**SOURCE EXTRACT:**
──────────
               ____________________________

          If to the Company:

               Graphic Packaging International Corporation
               4455 Table Mountain Drive
               Golden, Colorado  80403
               Attention:  Chairman of the Board

or to such other address as either party shall have furnished to
the other in writing in accordance herewith.  Notice and
communications shall be effective when actually received by the
addressee.

          (c)  The invalidity or unenforceability of any
provision of this Agreement shall not affect the validity or
enforceability of any other provision of this Agreement.

          (d)  The Company may withhold from any amounts payable
under this Agreement such Federal, state, local or foreign taxes
as shall be required to be withheld pursuant to any applicable
law or regulation.

          (e)  The Executive's or the Company's failure to insist
upon strict compliance with any provision of this Agreement or
the failure to assert any right the Executive or the Company may
have hereunder, including, without limitation, the right of the
Executive to terminate employment for Good Reason pursuant to
Section 5(c)(i)-(iv) of this Agreement, shall not be deemed to be
a waiver of such provision or right or any other provision or
right of this Agreement.
──────────
[Document structure recognition data]

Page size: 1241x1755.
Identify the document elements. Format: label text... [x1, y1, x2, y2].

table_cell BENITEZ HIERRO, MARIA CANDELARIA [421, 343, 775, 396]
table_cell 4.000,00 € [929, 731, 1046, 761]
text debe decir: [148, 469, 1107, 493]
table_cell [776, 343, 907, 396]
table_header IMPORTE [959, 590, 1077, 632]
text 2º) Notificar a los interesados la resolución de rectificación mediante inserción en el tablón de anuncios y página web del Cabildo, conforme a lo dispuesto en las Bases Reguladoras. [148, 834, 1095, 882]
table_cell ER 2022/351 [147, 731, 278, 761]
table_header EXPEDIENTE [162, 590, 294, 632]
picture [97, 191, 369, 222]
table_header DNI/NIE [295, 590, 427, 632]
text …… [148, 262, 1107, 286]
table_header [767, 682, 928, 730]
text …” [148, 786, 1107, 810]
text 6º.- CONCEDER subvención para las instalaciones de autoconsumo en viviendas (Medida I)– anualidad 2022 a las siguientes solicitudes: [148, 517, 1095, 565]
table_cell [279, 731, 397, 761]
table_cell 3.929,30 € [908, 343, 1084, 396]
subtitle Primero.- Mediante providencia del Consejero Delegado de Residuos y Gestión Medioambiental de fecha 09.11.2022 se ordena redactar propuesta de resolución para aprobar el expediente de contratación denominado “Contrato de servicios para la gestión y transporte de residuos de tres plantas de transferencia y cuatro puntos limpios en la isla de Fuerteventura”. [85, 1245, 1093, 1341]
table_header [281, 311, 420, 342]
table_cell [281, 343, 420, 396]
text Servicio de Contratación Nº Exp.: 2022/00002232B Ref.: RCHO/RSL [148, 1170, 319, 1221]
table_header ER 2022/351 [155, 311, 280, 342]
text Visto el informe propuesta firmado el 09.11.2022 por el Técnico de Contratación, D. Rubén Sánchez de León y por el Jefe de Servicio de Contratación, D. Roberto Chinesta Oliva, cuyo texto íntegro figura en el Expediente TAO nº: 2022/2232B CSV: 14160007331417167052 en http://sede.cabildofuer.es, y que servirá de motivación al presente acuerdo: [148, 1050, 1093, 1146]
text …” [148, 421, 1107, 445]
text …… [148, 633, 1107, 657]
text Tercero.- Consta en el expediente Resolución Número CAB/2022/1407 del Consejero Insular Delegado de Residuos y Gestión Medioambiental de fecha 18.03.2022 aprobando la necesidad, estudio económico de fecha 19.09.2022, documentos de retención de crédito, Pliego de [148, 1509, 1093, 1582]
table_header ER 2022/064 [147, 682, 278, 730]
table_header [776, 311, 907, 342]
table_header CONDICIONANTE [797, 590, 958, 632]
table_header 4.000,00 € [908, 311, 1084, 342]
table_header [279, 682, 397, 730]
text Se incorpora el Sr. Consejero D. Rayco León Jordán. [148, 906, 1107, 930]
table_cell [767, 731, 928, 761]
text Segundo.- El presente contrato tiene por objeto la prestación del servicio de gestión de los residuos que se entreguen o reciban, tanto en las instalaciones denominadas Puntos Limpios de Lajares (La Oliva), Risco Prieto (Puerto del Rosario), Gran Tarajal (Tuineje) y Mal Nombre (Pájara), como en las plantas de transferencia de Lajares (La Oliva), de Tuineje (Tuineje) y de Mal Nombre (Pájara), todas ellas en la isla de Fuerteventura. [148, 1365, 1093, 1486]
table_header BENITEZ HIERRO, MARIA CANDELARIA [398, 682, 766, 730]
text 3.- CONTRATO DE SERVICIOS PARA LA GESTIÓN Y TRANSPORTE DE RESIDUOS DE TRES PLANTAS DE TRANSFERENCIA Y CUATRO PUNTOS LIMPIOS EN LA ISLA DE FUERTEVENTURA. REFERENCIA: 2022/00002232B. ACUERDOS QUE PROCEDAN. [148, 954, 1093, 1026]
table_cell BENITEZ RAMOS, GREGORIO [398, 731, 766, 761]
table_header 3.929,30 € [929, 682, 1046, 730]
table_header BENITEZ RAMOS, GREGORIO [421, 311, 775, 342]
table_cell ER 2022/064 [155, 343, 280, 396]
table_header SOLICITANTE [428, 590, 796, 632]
──────────
**QUESTIONS:**
1. Transcribe the agreement excerpt, starting with "Graphic Packaging International" and going on through "provision of this Agreement.".
2. According to the agreement excerpt, when do notices and communications become effective?

**RESULTS OF THE TASKS:**
1.
Graphic Packaging International Corporation
               4455 Table Mountain Drive
               Golden, Colorado  80403
               Attention:  Chairman of the Board

or to such other address as either party shall have furnished to
the other in writing in accordance herewith.  Notice and
communications shall be effective when actually received by the
addressee.

          (c)  The invalidity or unenforceability of any
provision of this Agreement shall not affect the validity or
enforceability of any other provision of this Agreement.

2. When they are actually received by the addressee.